I think I just need a hug. It's been a long week, and it's only Tuesday afternoon. Yeah, a hug would be nice.

Tuesday, February 16, 2010

Africa.


AHHHHHHHHHHHHHHHHHHHH. That is the current state of my heart right about now. I'm not quite sure how I will be able to find sleep tonight. I've got so much running through my head, and even more through my heart. I feel like I am going to spontaneously combust. One might wonder "why is she freaking out?"

My answer to that is: because my tire blew on the I-10 freeway today while I was driving in the fast lane. Just kidding. Actually, that really did happen to me today, but the real reason I am freaking out is because as of tonight, I am visiting Africa this summer. Did you catch that? Me + Africa. That completely equals FREAK OUT. And I'm excited.

A quick scoop of my story is this... ever since last summer, I have felt a distinct prompt to go to Africa. Not just any part of Africa, but South Africa. For the past semester, I have been laboring in prayer over this subject. I'm still slightly puzzled because the place I am going is Malawi -- it is in Southern Africa -- but it is definitely not South Africa. Yes, I am puzzled, but when a door opens up in life, I've learned that it's just best to go through and don't try and figure out why. It's all part of the adventure, even if it's going against my inquisitive nature. I started my journey towards this open door a few weeks ago, and as of tonight solidified it. All that to say, May 14th is a ways away and I am holding it loosely because let's face it... anything could happen.
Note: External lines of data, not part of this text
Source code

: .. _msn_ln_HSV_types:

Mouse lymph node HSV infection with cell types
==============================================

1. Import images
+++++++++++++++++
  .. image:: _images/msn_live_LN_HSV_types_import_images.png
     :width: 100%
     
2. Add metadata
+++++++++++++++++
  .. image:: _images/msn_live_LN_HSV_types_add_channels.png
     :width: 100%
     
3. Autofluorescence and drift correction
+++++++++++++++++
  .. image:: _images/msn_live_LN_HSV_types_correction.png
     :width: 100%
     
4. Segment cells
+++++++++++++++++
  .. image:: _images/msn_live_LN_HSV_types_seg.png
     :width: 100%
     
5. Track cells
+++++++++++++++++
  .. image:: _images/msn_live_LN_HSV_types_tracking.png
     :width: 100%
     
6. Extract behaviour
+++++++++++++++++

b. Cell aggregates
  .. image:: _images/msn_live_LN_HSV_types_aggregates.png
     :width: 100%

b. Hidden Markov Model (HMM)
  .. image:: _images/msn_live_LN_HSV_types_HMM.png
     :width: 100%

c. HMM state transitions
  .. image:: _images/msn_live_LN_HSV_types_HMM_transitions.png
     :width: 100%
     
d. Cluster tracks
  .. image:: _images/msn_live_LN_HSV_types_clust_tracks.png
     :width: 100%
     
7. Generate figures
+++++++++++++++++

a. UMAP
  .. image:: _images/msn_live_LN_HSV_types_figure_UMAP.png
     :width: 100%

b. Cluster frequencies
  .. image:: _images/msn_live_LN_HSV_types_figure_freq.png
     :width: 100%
The trip I am going on is a Medical/Agricultural trip. Did I mention that I am excited? A) I love getting my hands dirty and B) medicine is kind of cool. Mainly I am excited to be touched by the people I will encounter. So here's my plan for the next few months. Fund-raise. The fund-raising deadline is March 12th. That means that I will need 3,000 dollars donated by March 12th. That gives me exactly 24 days. Hello. Is this a stumbling block for me? Not in the slightest. Just another opportunity for lots of prayer and definitely fasting. God has met my needs thus far (as evidenced by my summer... if you haven't heard the crazy stories of prayers answered in my life please ask because I definitely love sharing about the provision of God in my life!) and the only way to put it is that I am in faith for this. The only thing I'm not really looking forward to is asking people. :\ Talk about an awkward spot to be in. But I'm really not a gold-digger, and I can't do this on my own. So bring on the faith.

Yeah, I am excited. Pray with me? Pray for me? :) It's days like these that excite me for the great adventures to come.